» **Required action**
Once the images are set aside, return every entry exactly.

(Dataset items)
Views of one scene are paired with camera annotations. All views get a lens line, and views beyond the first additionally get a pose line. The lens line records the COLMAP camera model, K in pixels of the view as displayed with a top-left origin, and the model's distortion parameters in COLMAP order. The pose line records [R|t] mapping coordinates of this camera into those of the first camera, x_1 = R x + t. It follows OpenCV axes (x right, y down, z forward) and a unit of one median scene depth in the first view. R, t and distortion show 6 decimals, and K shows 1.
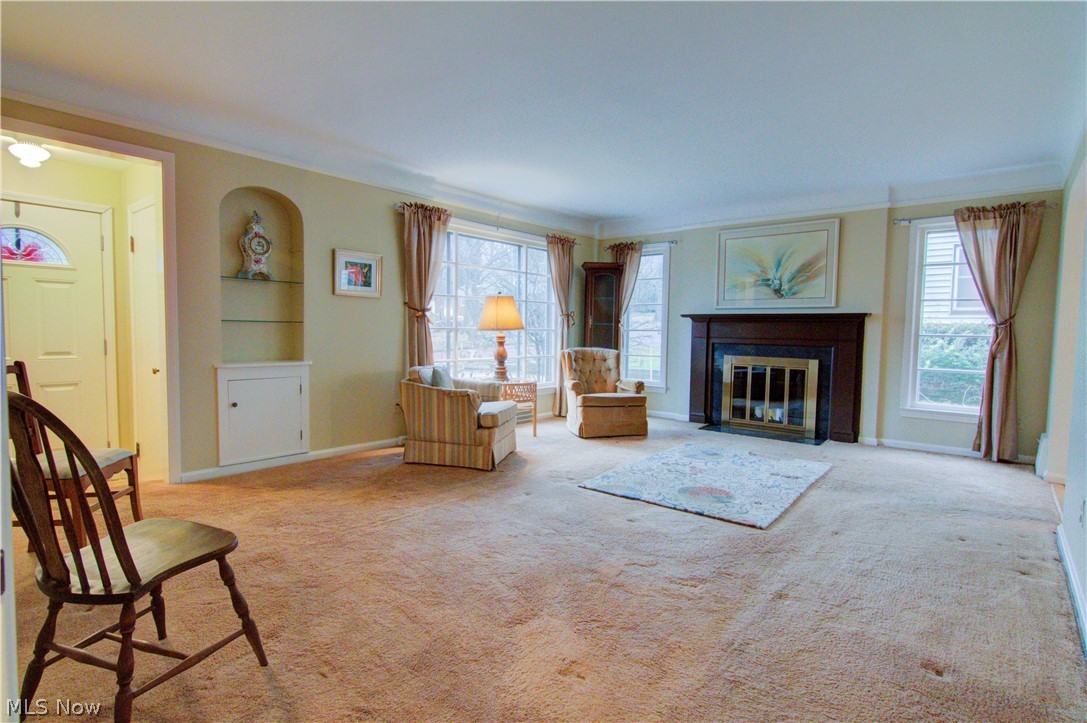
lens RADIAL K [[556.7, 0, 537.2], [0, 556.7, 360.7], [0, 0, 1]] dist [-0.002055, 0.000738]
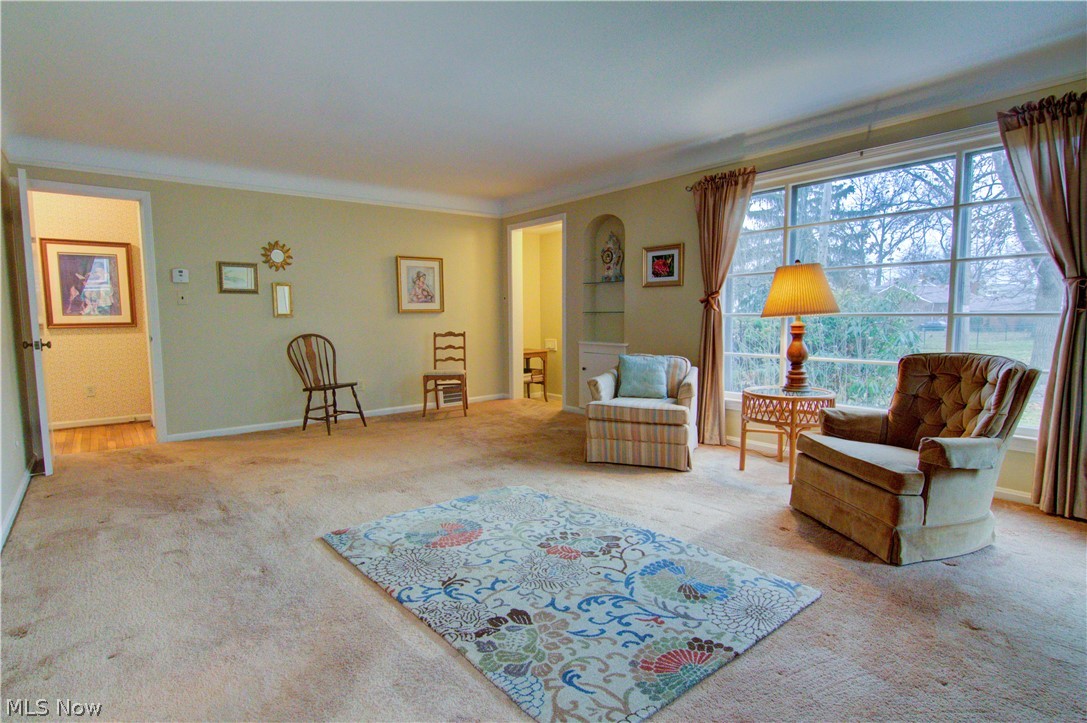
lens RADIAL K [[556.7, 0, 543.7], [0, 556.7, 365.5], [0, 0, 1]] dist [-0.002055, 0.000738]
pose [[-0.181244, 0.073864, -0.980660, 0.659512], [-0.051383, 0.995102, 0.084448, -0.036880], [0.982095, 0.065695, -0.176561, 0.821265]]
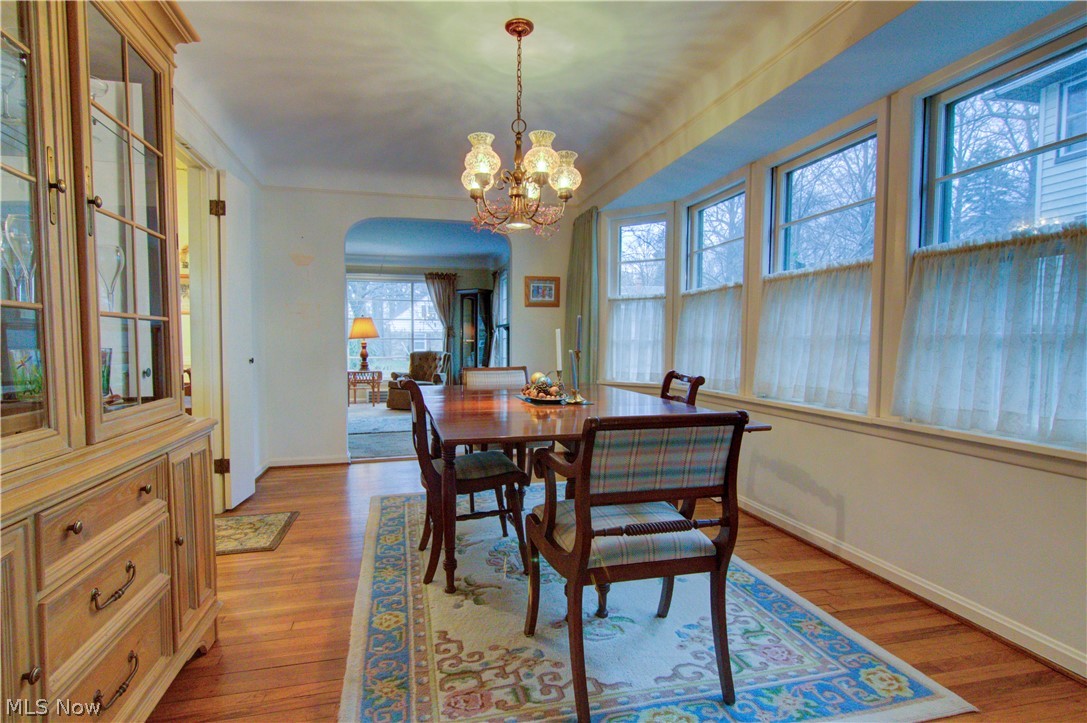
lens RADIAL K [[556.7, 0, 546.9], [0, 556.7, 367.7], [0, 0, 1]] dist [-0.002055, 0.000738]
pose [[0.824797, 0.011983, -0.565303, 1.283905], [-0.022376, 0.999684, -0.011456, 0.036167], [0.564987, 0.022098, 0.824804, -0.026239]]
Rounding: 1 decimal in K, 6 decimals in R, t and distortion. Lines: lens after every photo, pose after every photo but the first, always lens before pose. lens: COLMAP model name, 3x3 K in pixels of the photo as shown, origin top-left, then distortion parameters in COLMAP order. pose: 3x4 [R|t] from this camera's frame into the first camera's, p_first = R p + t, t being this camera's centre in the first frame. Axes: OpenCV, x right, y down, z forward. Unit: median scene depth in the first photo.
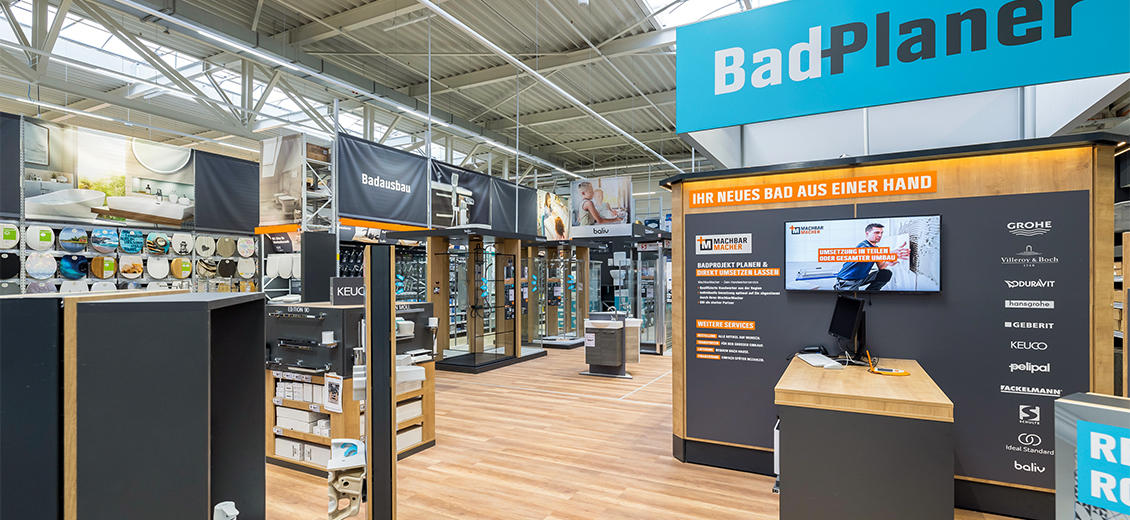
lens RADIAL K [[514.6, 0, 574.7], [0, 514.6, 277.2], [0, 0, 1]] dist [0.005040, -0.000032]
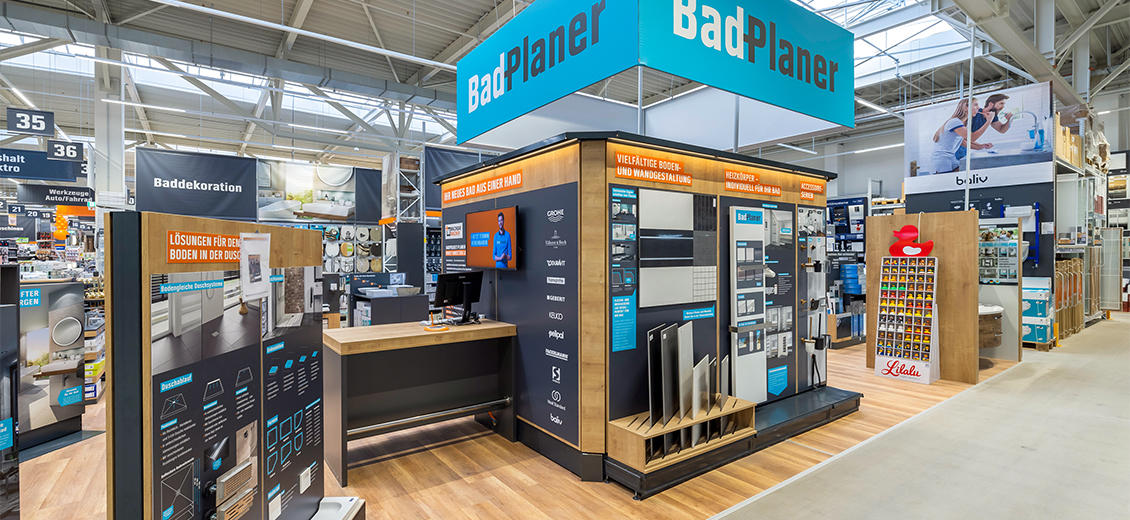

» **Answer for this exercise**
Views of one scene are paired with camera annotations. All views get a lens line, and views beyond the first additionally get a pose line. The lens line records the COLMAP camera model, K in pixels of the view as displayed with a top-left origin, and the model's distortion parameters in COLMAP order. The pose line records [R|t] mapping coordinates of this camera into those of the first camera, x_1 = R x + t. It follows OpenCV axes (x right, y down, z forward) and a unit of one median scene depth in the first view. R, t and distortion show 6 decimals, and K shows 1.
lens RADIAL K [[556.7, 0, 537.2], [0, 556.7, 360.7], [0, 0, 1]] dist [-0.002055, 0.000738]
lens RADIAL K [[556.7, 0, 543.7], [0, 556.7, 365.5], [0, 0, 1]] dist [-0.002055, 0.000738]
pose [[-0.181244, 0.073864, -0.980660, 0.659512], [-0.051383, 0.995102, 0.084448, -0.036880], [0.982095, 0.065695, -0.176561, 0.821265]]
lens RADIAL K [[556.7, 0, 546.9], [0, 556.7, 367.7], [0, 0, 1]] dist [-0.002055, 0.000738]
pose [[0.824797, 0.011983, -0.565303, 1.283905], [-0.022376, 0.999684, -0.011456, 0.036167], [0.564987, 0.022098, 0.824804, -0.026239]]
Rounding: 1 decimal in K, 6 decimals in R, t and distortion. Lines: lens after every photo, pose after every photo but the first, always lens before pose. lens: COLMAP model name, 3x3 K in pixels of the photo as shown, origin top-left, then distortion parameters in COLMAP order. pose: 3x4 [R|t] from this camera's frame into the first camera's, p_first = R p + t, t being this camera's centre in the first frame. Axes: OpenCV, x right, y down, z forward. Unit: median scene depth in the first photo.
lens RADIAL K [[514.6, 0, 574.7], [0, 514.6, 277.2], [0, 0, 1]] dist [0.005040, -0.000032]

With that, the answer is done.